Вот вам и готова твердая уверенность, что наш "мужичок мудро относится к смерти" и непоколебимо убежден в победе. Вот вам и чудо-богатырь, и "богоносец", и "Христолюбивый простец", который, "если бы его не спаивали да не держали бы в рабстве"...
Думали и твердили все поголовно, с детской восторженностью, в начале марта семнадцатого года: "Чудо, великое чудо! Бескровная революция! Старое, насквозь сгнившее рухнуло - и без возврата!"
Что? Богоносец? Чудо? Бескровная?
Трезвый "богоносец" сотворил такое бескровное чудо, перед которым померкли все чудеса, сотворенные им во хмелю. Толки о чуде оказались чудовищными по своей легкомысленности и недальновидности. Да и насчет старого ошиблись. Старое повторилось чуть ли не йота в йоту, только в размерах, в нелепости, в кровавости, в бессовестности и пошлости еще неслыханных. Нет, "не прошла еще древняя Русь"! Я утверждал это упрямо в свое время, утверждаю и теперь, - увы, с еще большим правом.

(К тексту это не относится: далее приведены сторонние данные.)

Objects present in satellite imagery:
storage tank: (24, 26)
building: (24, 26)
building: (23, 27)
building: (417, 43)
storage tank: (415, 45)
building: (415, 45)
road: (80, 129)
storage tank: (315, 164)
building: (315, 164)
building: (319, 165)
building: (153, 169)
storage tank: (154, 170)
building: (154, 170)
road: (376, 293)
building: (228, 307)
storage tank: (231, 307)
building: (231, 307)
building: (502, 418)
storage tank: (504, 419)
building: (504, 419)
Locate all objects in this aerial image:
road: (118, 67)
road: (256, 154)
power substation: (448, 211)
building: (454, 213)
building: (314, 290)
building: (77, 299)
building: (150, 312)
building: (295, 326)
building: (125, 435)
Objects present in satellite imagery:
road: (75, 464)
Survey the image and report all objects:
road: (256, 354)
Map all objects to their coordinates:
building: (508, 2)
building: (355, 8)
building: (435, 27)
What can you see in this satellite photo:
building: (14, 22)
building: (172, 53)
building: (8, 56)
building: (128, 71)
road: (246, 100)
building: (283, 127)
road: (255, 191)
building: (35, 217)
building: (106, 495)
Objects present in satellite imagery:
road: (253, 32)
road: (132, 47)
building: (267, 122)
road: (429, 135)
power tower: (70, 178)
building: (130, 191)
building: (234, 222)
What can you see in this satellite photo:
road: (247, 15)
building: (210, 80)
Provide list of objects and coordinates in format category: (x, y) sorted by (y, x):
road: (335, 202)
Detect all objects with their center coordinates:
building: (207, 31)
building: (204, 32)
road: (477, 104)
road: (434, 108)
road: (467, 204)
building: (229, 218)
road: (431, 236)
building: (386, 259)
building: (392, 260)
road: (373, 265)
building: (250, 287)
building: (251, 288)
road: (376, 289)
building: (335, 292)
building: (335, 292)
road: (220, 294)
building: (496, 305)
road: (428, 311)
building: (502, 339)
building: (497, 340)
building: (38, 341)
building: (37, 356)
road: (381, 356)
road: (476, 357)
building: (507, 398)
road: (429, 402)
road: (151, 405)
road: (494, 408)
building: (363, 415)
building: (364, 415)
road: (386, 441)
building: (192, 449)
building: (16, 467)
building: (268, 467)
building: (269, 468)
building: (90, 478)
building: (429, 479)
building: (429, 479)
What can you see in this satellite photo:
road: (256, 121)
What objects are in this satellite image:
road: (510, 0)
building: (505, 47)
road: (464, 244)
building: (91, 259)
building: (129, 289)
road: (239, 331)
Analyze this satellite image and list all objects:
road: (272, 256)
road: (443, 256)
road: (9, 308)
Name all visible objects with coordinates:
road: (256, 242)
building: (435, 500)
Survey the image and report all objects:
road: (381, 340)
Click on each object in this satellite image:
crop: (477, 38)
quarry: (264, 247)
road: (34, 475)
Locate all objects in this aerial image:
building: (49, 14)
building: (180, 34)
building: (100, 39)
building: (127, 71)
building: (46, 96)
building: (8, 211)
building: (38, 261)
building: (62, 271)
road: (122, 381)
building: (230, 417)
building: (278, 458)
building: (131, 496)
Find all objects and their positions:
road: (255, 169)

На всех перекрестках твердили: "В русском народе произошел огромный сдвиг, он растет не по дням, а по часам. Пришла великая война - взгляните, как сознательно встал он во весь рост на борьбу с немецким милитаризмом! Совершилась величайшая в мире революция - и взгляните: ни капли крови! Да здравствует война до победного конца! Да здравствует раскрепощенный солдат гражданин!"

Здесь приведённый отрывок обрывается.